North Carolina Public Charter Schools Association

Association says new charter board not needed

Press Release

Contact Eddie Goodall

Executive Director

704.236.1234

eddie@ncpubliccharters.org

 

Charter schools say no to Charter Board

 

Charlotte, NC June 3, 2013

The NC Public Charter Schools Association announced today that its nine-member Board of Advisors has voted to oppose the creation of an independent public charter schools board. Senate Bill 337, “NC Public Charter School Board”, passed the Senate on May 7 and would establish a new charter governance body, supplanting the State Board of Education.

The Association said it had initially supported the bill as a vehicle to get needed changes in the law, including requiring school districts to account for and pay local funds owed to charter schools in a timely manner, defining more equitable allocation of local funds, and providing that properties leased to charter schools be exempted from property tax liability.

But the Association had acknowledged and stated in its own legislative agenda, which was derived from a statewide series of charter forums in October of 2012, that a new charter body was not necessary given the anticipated fundamental shift in North Carolina’s political leadership, especially with a new constituency of the State Board of Education.

Eddie Goodall, Executive Director of the Association said:

“We do not believe the push for a charter board was generated from the broader charter community but rather from a very small group of individuals who want to distance charters from the traditional public school system. Several years ago that looked like the only way charters might be helped. However, the State Board gave the Charter Advisory Council unexpected latitude in its first two years, resulting in district school systems trying to work more collaboratively with charters in many cases. The Department of Public Instruction, under the leadership of Dr. June Atkinson, has also recognized the role of charters in public education reform and has enhanced its support in our state.

Our members feel that the charter movement can experience dynamic progress working within an environment that is now more complementary, versus creating a higher wall between our two types of public schools. We still want less regulation and more resources, but that and oversight by the State Board of Education are not mutually exclusive in our view.

We also feel an unintended consequence of governance disunion may be a negative impact on traditional public schools and their  boards which we hope, under the current structure, will witness and integrate the reforms and behavioral dynamics that cause charters to attract parents. That means better educational opportunities not just for charter students, but for all students.
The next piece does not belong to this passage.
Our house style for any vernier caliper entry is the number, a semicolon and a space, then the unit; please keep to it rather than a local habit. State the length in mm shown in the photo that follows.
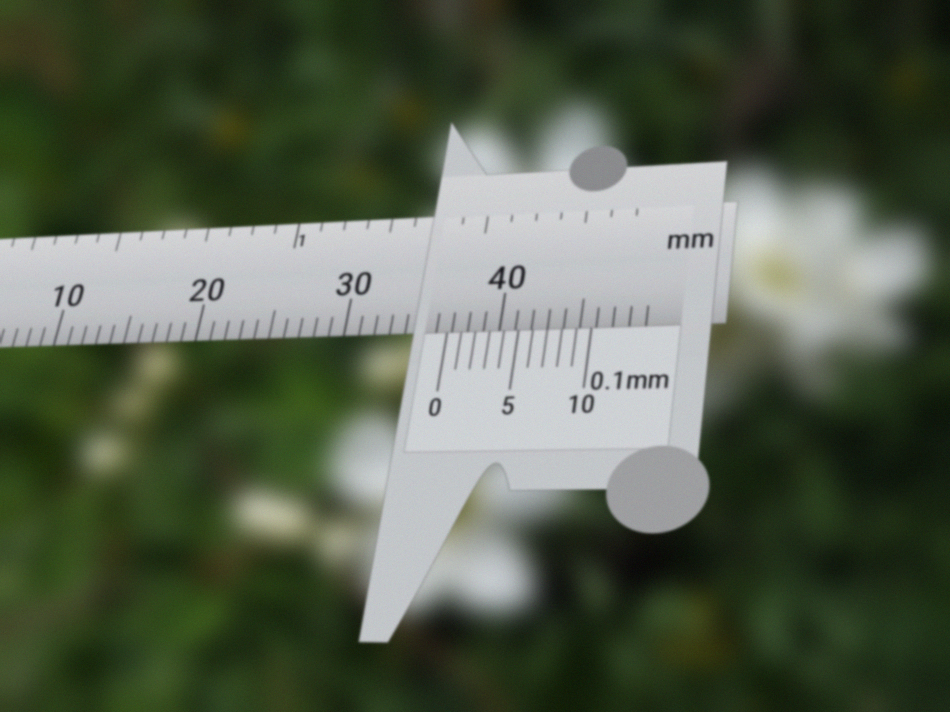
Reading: 36.7; mm
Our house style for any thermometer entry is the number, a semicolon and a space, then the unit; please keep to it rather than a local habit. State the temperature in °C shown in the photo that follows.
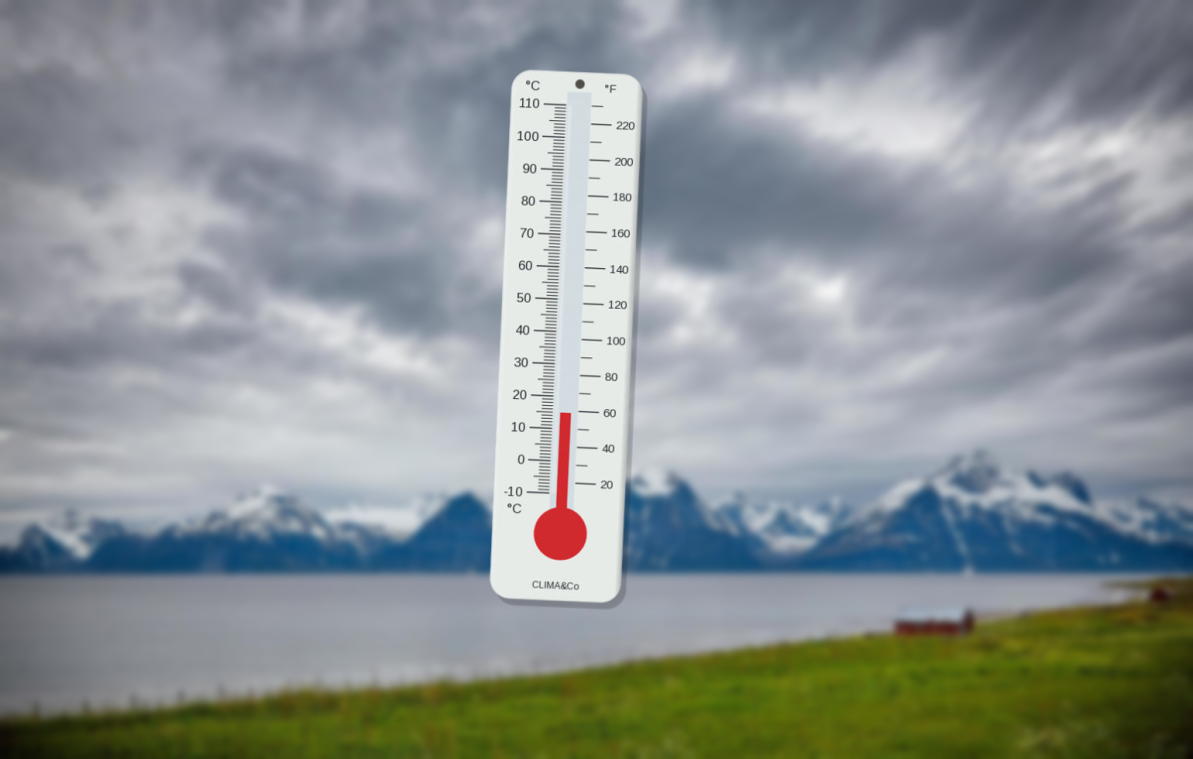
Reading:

Our recommendation is to retain the Charter Advisory Council, strengthen its weak conflict of interest policy, provide it with more resources, including charter application review help, and stress the importance of stronger, especially more visionary, leadership within the body.

We still thank Senator Jerry Tillman for his efforts and have made attempts to let him know that his charter board provisions are not broadly supported by the heads of charter schools.”

Carl Forsyth, the Managing Director of Voyager Academy in Durham, Association member, and early critic of the charter board concept added, “I applaud the Advisory Board of the NC Public Charter Schools Association for opposing the proposal to set up a Charter School State Board of Education. Our Association has chosen the route of collaboration and cooperation between charters and district schools instead of contention. This decision by our organization will enhance charter school growth in North Carolina not only through the addition of more quality independent and autonomous charters, but also through the conversion of many district schools to charter schools.”

The Association Board also said it rejects the bill’s provisions to infuse a new non-refundable application fee on charter founders and fees on charter renewals. Goodall said, “We should consider rewarding new charter entrepreneurs and high-performing charters, not taxing them.”